Is √(n-1) + √(n+1) Always Irrational for n≥1?

[choirgurlio]

Homework Statement

Prove that √(n-1)+√(n+1) is irrational for every integer n≥1.

Homework Equations

Proofs i.e. by contradiction

The Attempt at a Solution

2n + 2√(n^2-1) = x^2

so

√(n^2-1) = (x^2-2n)/2

Now if x is rational then so is (x^2-2n)/2 so this says that √(n^2-1) is rational.

But the square root of an integer is rational if and only if that integer is a perfect square so we have

n^2 - 1 = m^2 for some integer m.

Then (n-m)(n+m) = 1, so since these are integers we conlclude that n+m = 1 and n-m = 1. But this is only possible if n = 1 and m = 0.

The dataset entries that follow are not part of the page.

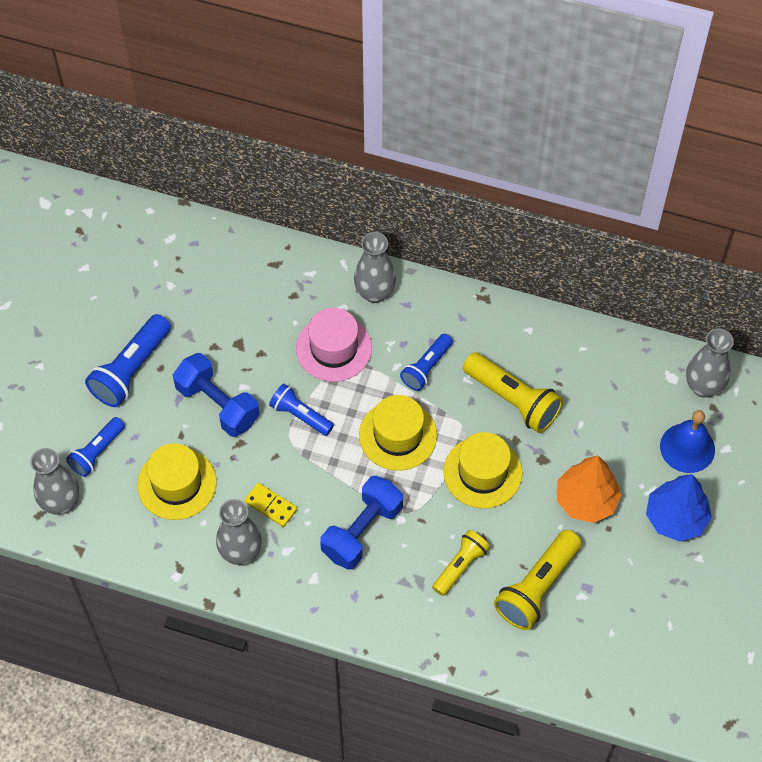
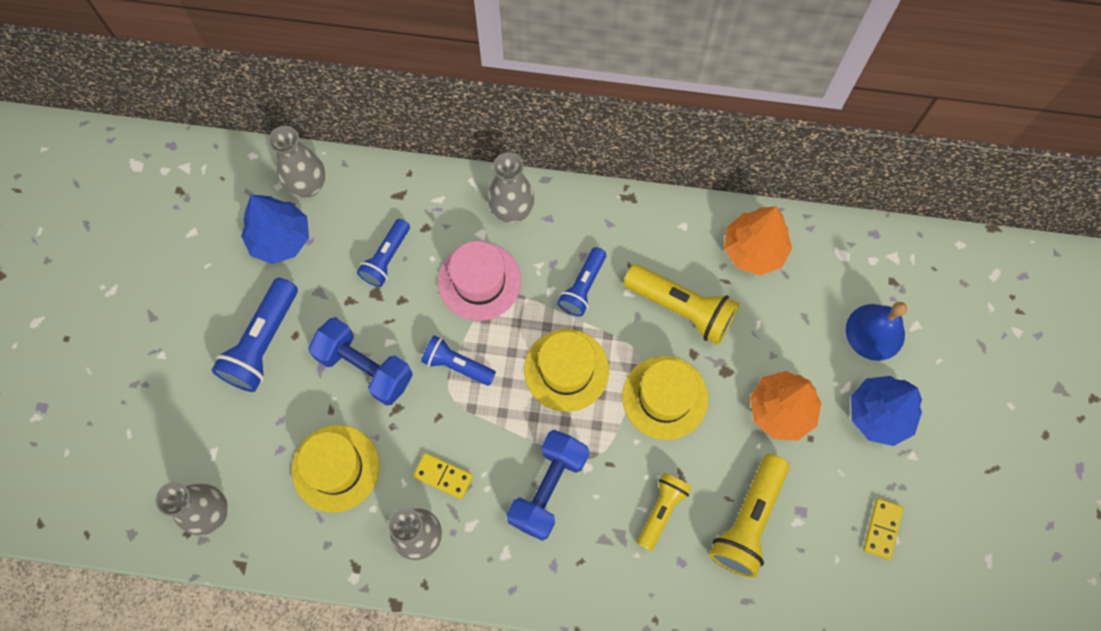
camera: 10 degrees left, 10 degrees up
(97, 452) = (241, 446): blue flashlight -> blue flashlight (386, 258)
(162, 285) = (280, 239): none -> blue tree
(589, 360) = (753, 250): none -> orange tree
(658, 614) = (882, 529): none -> yellow domino
(703, 387) = (878, 260): grey vase -> grey vase (308, 186)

Since n = 1 does not satisfy "√(n-1) + √(n+1) is rational", we have proven the claim for all n >= 1.

***Is my way to solve this correct? Also, are there any other relevant ways to solve this, better ways?

Thank you for your help!

 

[╔(σ_σ)╝]

If n-1 is a perfect square n+1 is not. That is what I would do.

 

[choirgurlio]

If n-1 is a perfect square n+1 is not. That is what I would do.

Thank you for your reply! Ok, going too far back into Algebra world; could you explain a bit more what you mean? Also, do you think my way is adequate? Would you add or take away anything?

Thanks again!

 

[╔(σ_σ)╝]

To be honest I do not think you proved anything. I don't even follow your logic.

Where did you get the first equation from? The 2n + blah blah = x^2?

Anyway following through to the last line of your proof I think you are trying to proof by contradiction. This is fine it is probably a good idea.

So basically you assume the opposite and show that it false of n=1 but the error in this is that you have only proved the initial statement of n=1 not for all n. Your conclusion is not logically sound.